Conversion October 28, 2015

What is conversion? There are different answers, argued Jerald Brauer in a 1978 essay on conversion in the Journal of Religion. He contrasts Puritan notions of conversion with those of later revivalist. Over several centuries, conversion was converted from a more corporate change to an individual experience, and from a sacramental to an a-sacramental experience.

According to Brauer, Puritanism already represented as “subjectivizing” of the original Protestant notion of conversion. Puritanism attempted to maintain a “delicate balance” between “objective and subjective, communal and individual.” But this effort at balance had “radically divergent consequences”: “If it is viewed from the perspective of the magisterial reformation worked out by Luther and Calvin, Puritanism can be seen as a gradual subjectivizing of the Reformation faith” (240).

He sees this subjectivization in the imagery of pilgrimage and spiritual war that are common in Puritan accounts of conversion: “Emphasis was placed on the subject, the major character, the one who underwent the pilgrimage and fought the good fight. This tended to shift the center of attention from the givenness of God’s work in history to man’s personal religious experience. Further subjectivization was introduced into the Reformation tradition through the Puritan emphasis on conversion. Throughout Christian history the doctrine of the Holy Spirit and the symbol of the Spirit’s presence have been closely connected with the doctrine of conversion. It is interesting to note that Puritanism paid greater attention to that doctrine and wrote more on it than any movement in Christian history” (240).

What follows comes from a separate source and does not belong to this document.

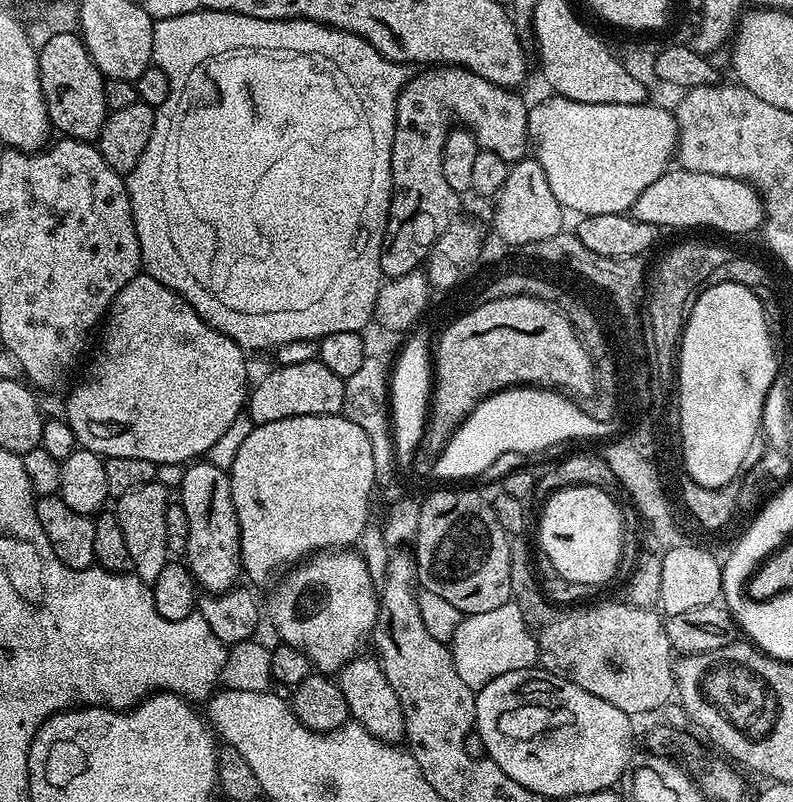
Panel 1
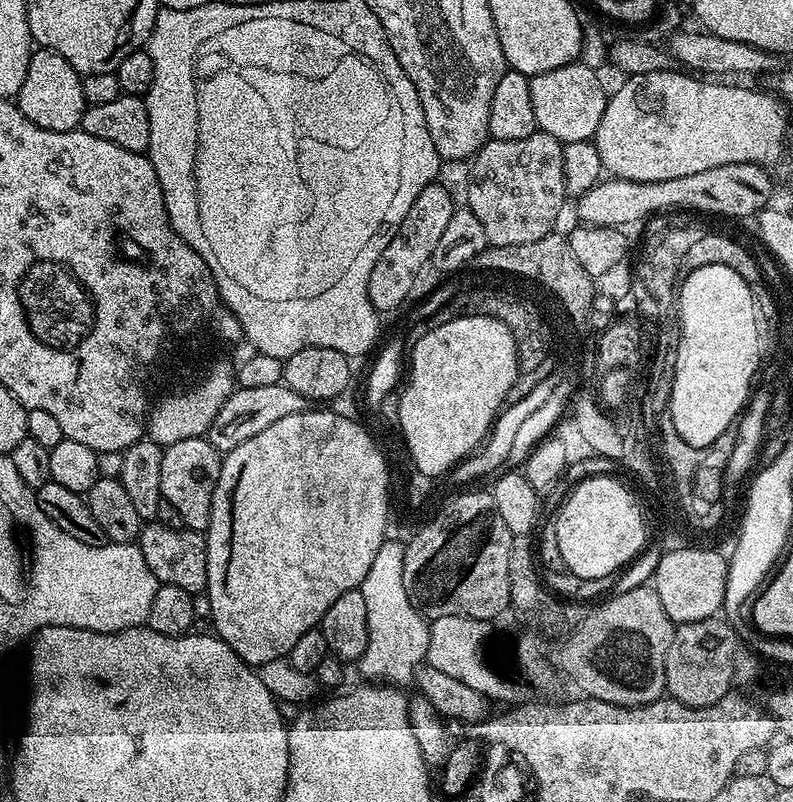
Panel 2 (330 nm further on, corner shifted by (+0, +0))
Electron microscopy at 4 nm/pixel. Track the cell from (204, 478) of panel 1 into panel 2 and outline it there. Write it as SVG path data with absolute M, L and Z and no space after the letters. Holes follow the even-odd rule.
M204 436L186 438L164 448L160 494L163 500L170 502L170 506L174 506L174 510L178 510L178 518L182 518L185 529L201 534L207 533L221 463L221 453L217 452L214 446L210 446L210 442Z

For Puritans, the individual’s conversion was the foundation of the covenant community, and this set the direction for Puritan development: “Though Puritanism employed the doctrine of conversion for both the sake of the individual’s salvation and the purpose of building up a covenantal community in order to transform an entire nation into a holy commonwealth, the very fact that the individual’s conversion was the base of all of these possibilities marked a special direction in Puritanism. Inevitably the Puritan was led to pinpoint the moment of conversion and usually did so. Many accounts of the conversion experience in the hagiographies, autobiographies, and diaries name the season of the year, the date, and frequently the hour of the conversion experience. This represents a movement beyond the classical Reformation concern for conversion as exemplified in Luther and Calvin. Though conversion in Puritanism was still very much in the context of a nurturing community with its clergy and sacraments, it was moving in the direction of transforming the nurturing community into a converting community” (241).

Revivalism’s notion of conversion was more individualist and subjectivist still: “If Puritanism tended to over-emphasize conversion from within the classical reformed doctrine of justification-regeneration, Revivalism took further steps which eventually excised conversion from a carefully constructed doctrinal context. . . . Historic modes of thought developed by centuries of Christian history, both symbols and discursive thought patterns, were subsumed under the centrality of the conversion experience. It became the touchstone in terms of which all doctrines, traditions, offices, and institutions were to be tested. This represented a further shift in goal from concern for the covenantal community with its modes of thought and action and from the holy commonwealth, to a primary concern for the individual’s conversion” (242).

This is familiar, though admittedly controverted, territory. Brauer is, I think, fundamentally right, and over time the revivalist notion of conversion has become the doctrine of conversion, driving earlier, more churchly notions from the field. And this remains one of the key fault lines and challenges of contemporary Evangelical Protestantism.

(Brauer, “Conversion: From Puritanism to Revivalism,” Journal of Religion 58:3 [1978] 227-243.)